[Page images and extracted text]
*** Block opens ***
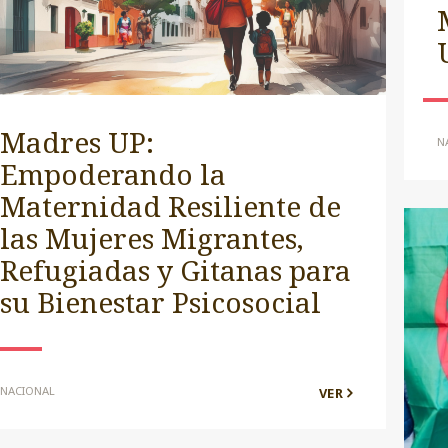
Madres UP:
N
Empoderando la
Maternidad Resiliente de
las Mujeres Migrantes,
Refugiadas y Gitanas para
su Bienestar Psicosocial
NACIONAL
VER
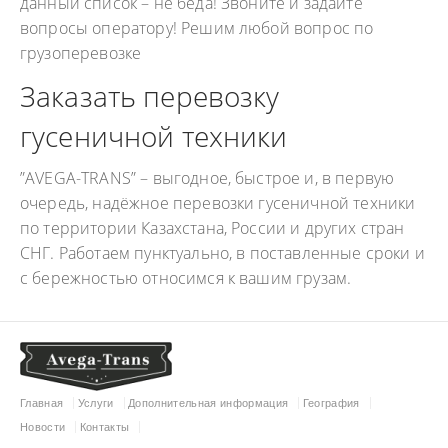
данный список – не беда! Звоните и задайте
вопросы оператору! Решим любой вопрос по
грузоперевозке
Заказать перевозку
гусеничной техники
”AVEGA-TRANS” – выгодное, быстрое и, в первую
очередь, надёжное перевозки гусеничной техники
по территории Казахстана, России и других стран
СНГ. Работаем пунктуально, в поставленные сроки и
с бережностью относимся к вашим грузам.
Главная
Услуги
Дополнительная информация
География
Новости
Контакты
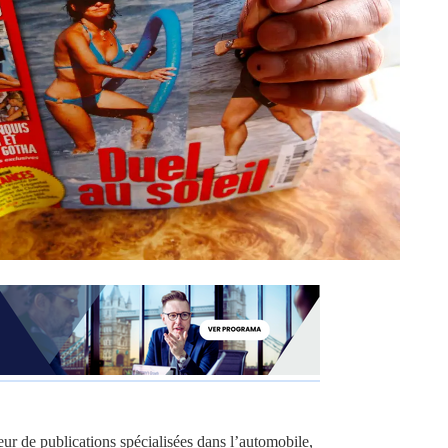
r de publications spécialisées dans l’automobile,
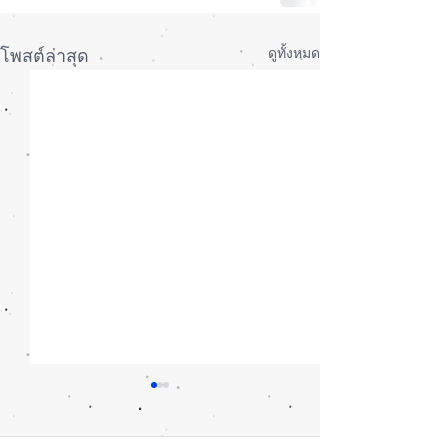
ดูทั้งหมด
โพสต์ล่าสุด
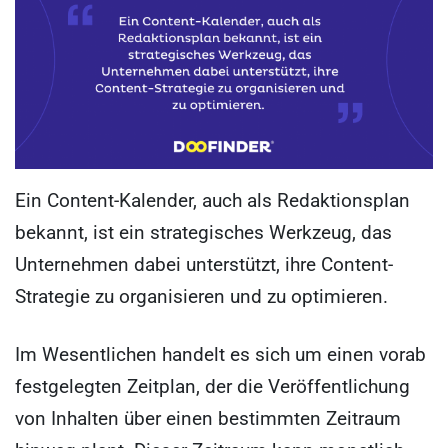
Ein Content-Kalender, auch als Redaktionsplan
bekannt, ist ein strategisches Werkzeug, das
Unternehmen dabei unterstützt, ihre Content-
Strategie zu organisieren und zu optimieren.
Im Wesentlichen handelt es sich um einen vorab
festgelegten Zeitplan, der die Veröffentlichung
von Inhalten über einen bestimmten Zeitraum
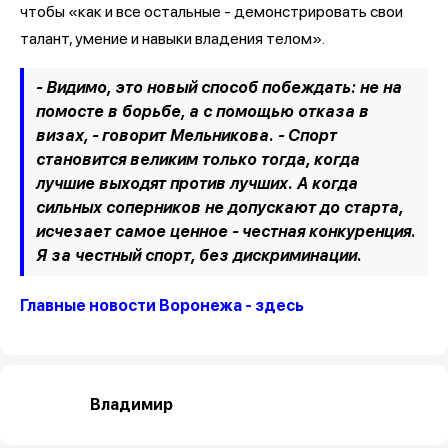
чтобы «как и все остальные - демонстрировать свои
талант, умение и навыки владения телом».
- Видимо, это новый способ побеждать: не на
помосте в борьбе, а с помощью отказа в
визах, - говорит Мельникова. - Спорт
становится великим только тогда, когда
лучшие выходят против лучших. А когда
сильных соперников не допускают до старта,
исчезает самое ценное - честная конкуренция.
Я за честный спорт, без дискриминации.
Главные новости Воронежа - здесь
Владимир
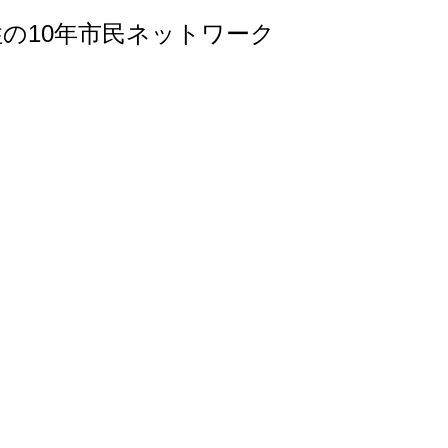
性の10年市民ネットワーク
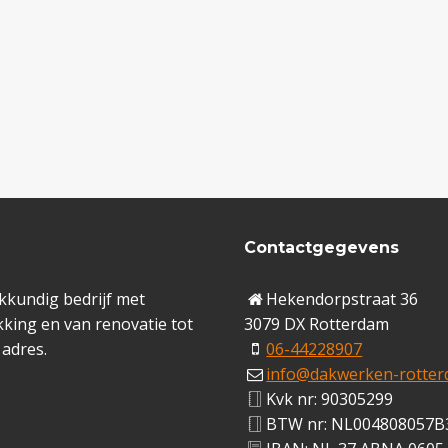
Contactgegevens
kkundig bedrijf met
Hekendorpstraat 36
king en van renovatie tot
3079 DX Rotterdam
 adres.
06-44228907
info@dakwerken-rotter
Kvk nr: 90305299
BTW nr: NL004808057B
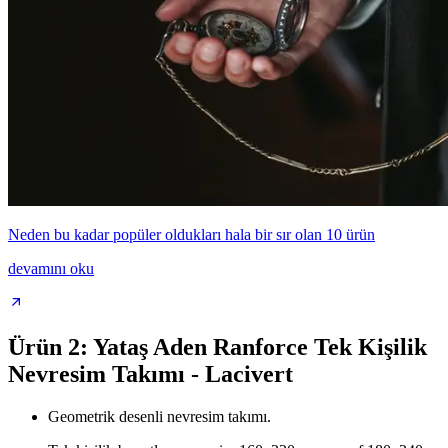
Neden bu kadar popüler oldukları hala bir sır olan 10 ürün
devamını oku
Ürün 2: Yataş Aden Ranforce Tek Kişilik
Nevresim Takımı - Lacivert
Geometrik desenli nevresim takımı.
*** Block closes ***
WORK REQUEST - Without the images, write out all of the records exactly.

THE ANSWER -
Madres UP:
N
Empoderando la
Maternidad Resiliente de
las Mujeres Migrantes,
Refugiadas y Gitanas para
su Bienestar Psicosocial
NACIONAL
VER
данный список – не беда! Звоните и задайте
вопросы оператору! Решим любой вопрос по
грузоперевозке
Заказать перевозку
гусеничной техники
”AVEGA-TRANS” – выгодное, быстрое и, в первую
очередь, надёжное перевозки гусеничной техники
по территории Казахстана, России и других стран
СНГ. Работаем пунктуально, в поставленные сроки и
с бережностью относимся к вашим грузам.
Главная
Услуги
Дополнительная информация
География
Новости
Контакты
r de publications spécialisées dans l’automobile,
ดูทั้งหมด
โพสต์ล่าสุด
Ein Content-Kalender, auch als Redaktionsplan
bekannt, ist ein strategisches Werkzeug, das
Unternehmen dabei unterstützt, ihre Content-
Strategie zu organisieren und zu optimieren.
Im Wesentlichen handelt es sich um einen vorab
festgelegten Zeitplan, der die Veröffentlichung
von Inhalten über einen bestimmten Zeitraum
чтобы «как и все остальные - демонстрировать свои
талант, умение и навыки владения телом».
- Видимо, это новый способ побеждать: не на
помосте в борьбе, а с помощью отказа в
визах, - говорит Мельникова. - Спорт
становится великим только тогда, когда
лучшие выходят против лучших. А когда
сильных соперников не допускают до старта,
исчезает самое ценное - честная конкуренция.
Я за честный спорт, без дискриминации.
Главные новости Воронежа - здесь
Владимир
性の10年市民ネットワーク
Contactgegevens
kkundig bedrijf met
Hekendorpstraat 36
king en van renovatie tot
3079 DX Rotterdam
 adres.
06-44228907
info@dakwerken-rotter
Kvk nr: 90305299
BTW nr: NL004808057B
Neden bu kadar popüler oldukları hala bir sır olan 10 ürün
devamını oku
Ürün 2: Yataş Aden Ranforce Tek Kişilik
Nevresim Takımı - Lacivert
Geometrik desenli nevresim takımı.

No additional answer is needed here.